Current Consensus on IPv6 Customer Allocation Size

Mark Blackman mark at exonetric.com
Wed Aug 1 23:35:45 CEST 2012


On 1 Aug 2012, at 22:25, Eugen Leitl <eugen at leitl.org> wrote:

> On Wed, Aug 01, 2012 at 03:20:58PM -0600, Tim Densmore wrote:
>> On 8/1/2012 3:12 PM, Mark Blackman wrote:
>>> More than 256 subnets in the home?

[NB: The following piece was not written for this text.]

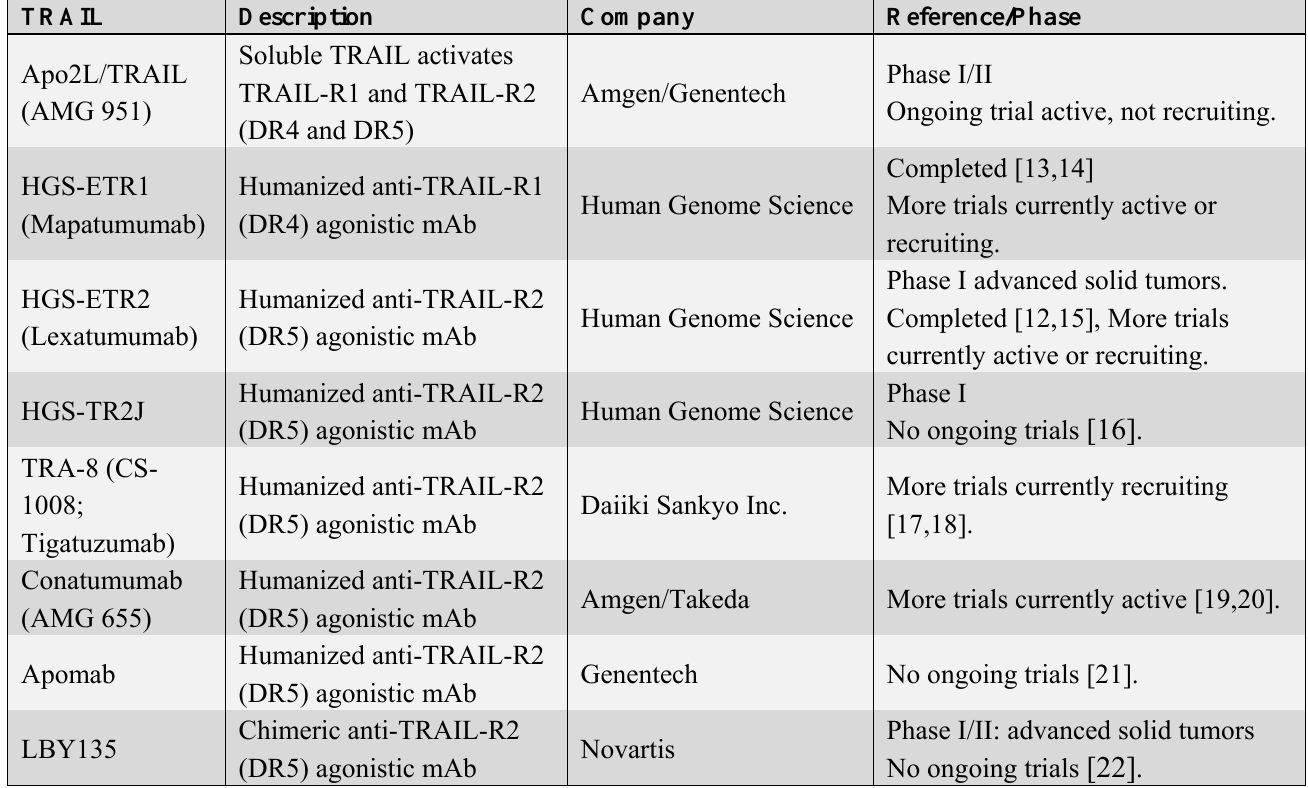
Table 1. TRAIL targeting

Who would want to manage all of that?
>> 
>> Hi Mark,
>> 
>> Thanks for the input!  It's not an argument I'm making, but one I have  
>> seen made.  Something along the lines of "in the future your fridge and  
>> TV will each need their own own subnet" - that kind of thought.  
>> Obviously that'd be a ways down the road.
> 
> In IPv6 land, your /64 is your /32 in IPv4. Given that some of
> us run out of IPv4 /24 at home (nevermind the virtual hosts,
> kilonode and meganode hardware is coming) a /48 for each 
> residential user appears a no-brainer.

I'm arguing that's the uncommon case and operators should
have a default prefix that's closer to the common case, but
have some mechanism for allocating to self-described power-users.
I could just about see a /56 by default, but not ever a /48 by
default for a single family dwelling.

A genuinely separate subnet is a management burden, which 
I'd guess that 95% or more of single family residential 
customers simply aren't looking for.